══ Given records ══
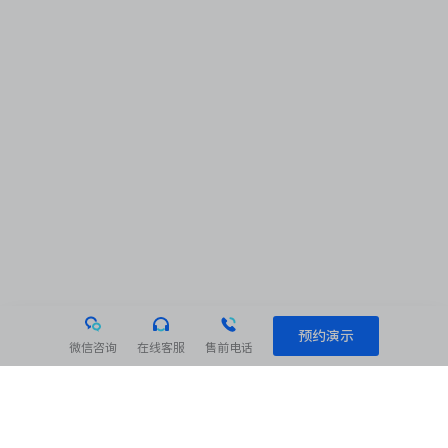
预约演示
微信咨询
在线客服
售前电话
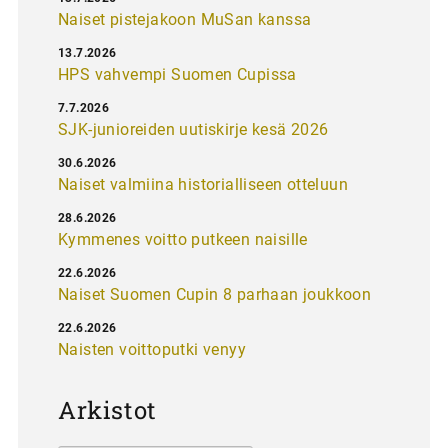
Naiset pistejakoon MuSan kanssa
13.7.2026
HPS vahvempi Suomen Cupissa
7.7.2026
SJK-junioreiden uutiskirje kesä 2026
30.6.2026
Naiset valmiina historialliseen otteluun
28.6.2026
Kymmenes voitto putkeen naisille
22.6.2026
Naiset Suomen Cupin 8 parhaan joukkoon
22.6.2026
Naisten voittoputki venyy
Arkistot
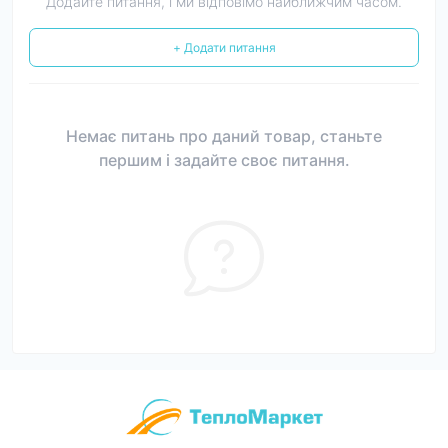
Додайте питання, і ми відповімо найближчим часом.
+ Додати питання
Немає питань про даний товар, станьте
першим і задайте своє питання.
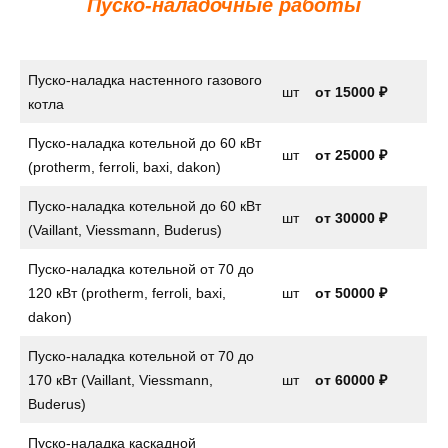
Пуско-наладочные работы
Пуско-наладка настенного газового
шт
от
15000 ₽
котла
Пуско-наладка котельной до 60 кВт
шт
от 25000 ₽
(protherm, ferroli, baxi, dakon)
Пуско-наладка котельной до 60 кВт
шт
от 30000 ₽
(Vaillant, Viessmann, Buderus)
Пуско-наладка котельной от 70 до
120 кВт (protherm, ferroli, baxi,
шт
от 50000 ₽
dakon)
Пуско-наладка котельной от 70 до
170 кВт (Vaillant, Viessmann,
шт
от 60000 ₽
Buderus)
Пуско-наладка каскадной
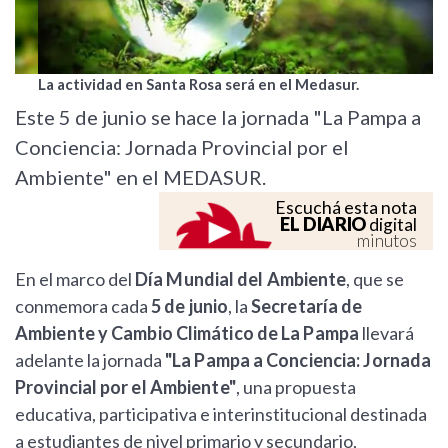
La actividad en Santa Rosa será en el Medasur.
Este 5 de junio se hace la jornada "La Pampa a
Conciencia: Jornada Provincial por el
Ambiente" en el MEDASUR.
Escuchá esta nota
EL DIARIO
digital
minutos
En el marco del
Día Mundial del Ambiente
, que se
conmemora cada
5 de junio
, la
Secretaría de
Ambiente y Cambio Climático de La Pampa
llevará
adelante la jornada
"La Pampa a Conciencia: Jornada
Provincial por el Ambiente"
, una propuesta
educativa, participativa e interinstitucional destinada
a estudiantes de nivel primario y secundario,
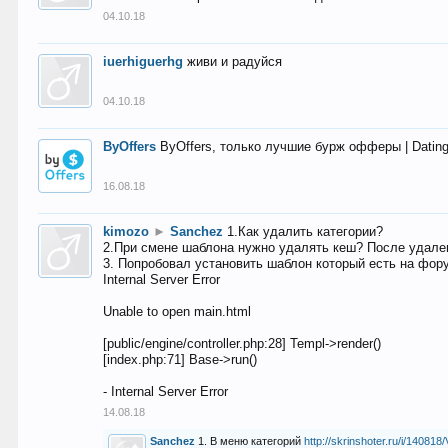
04.10.18
iuerhiguerhg
живи и радуйся
04.10.18
ByOffers
ByOffers, только лучшие бурж офферы | Dating,
16.08.18
kimozo
►
Sanchez
1.Как удалить категории?
2.При смене шаблона нужно удалять кеш? После удален
3. Попробовал установить шаблон который есть на фору
Internal Server Error
Unable to open main.html
[public/engine/controller.php:28] Templ->render()
[index.php:71] Base->run()
- Internal Server Error
14.08.18
Sanchez
1. В меню категорий
http://skrinshoter.ru/i/1408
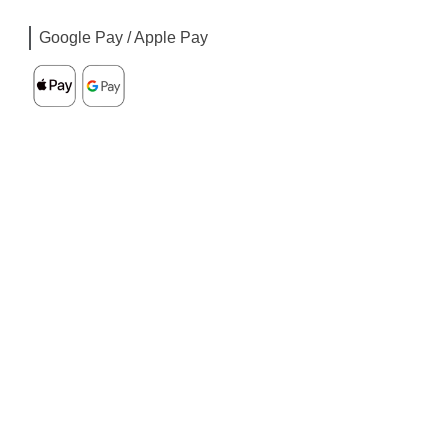
Google Pay / Apple Pay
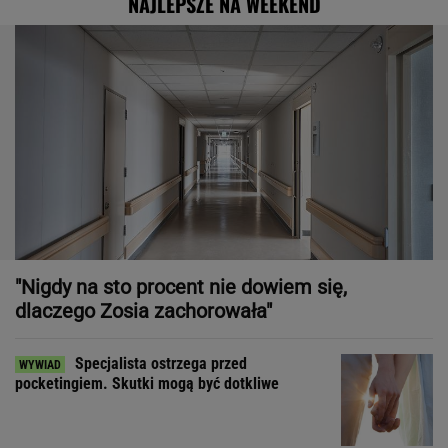
NAJLEPSZE NA WEEKEND
"Nigdy na sto procent nie dowiem się,
dlaczego Zosia zachorowała"
Specjalista ostrzega przed
pocketingiem. Skutki mogą być dotkliwe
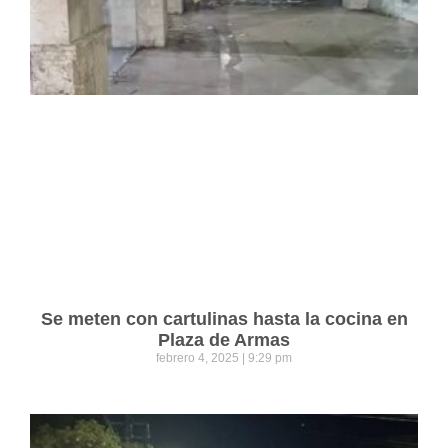
Se meten con cartulinas hasta la cocina en
Plaza de Armas
febrero 4, 2025
9:29 pm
═══
[What you should do]: Using the records above, pull out each line where the word "Ambiente" occurs.

[Your response]:
Ambiente" en el MEDASUR.
Día Mundial del Ambiente
Ambiente y Cambio Climático de La Pampa
Provincial por el Ambiente"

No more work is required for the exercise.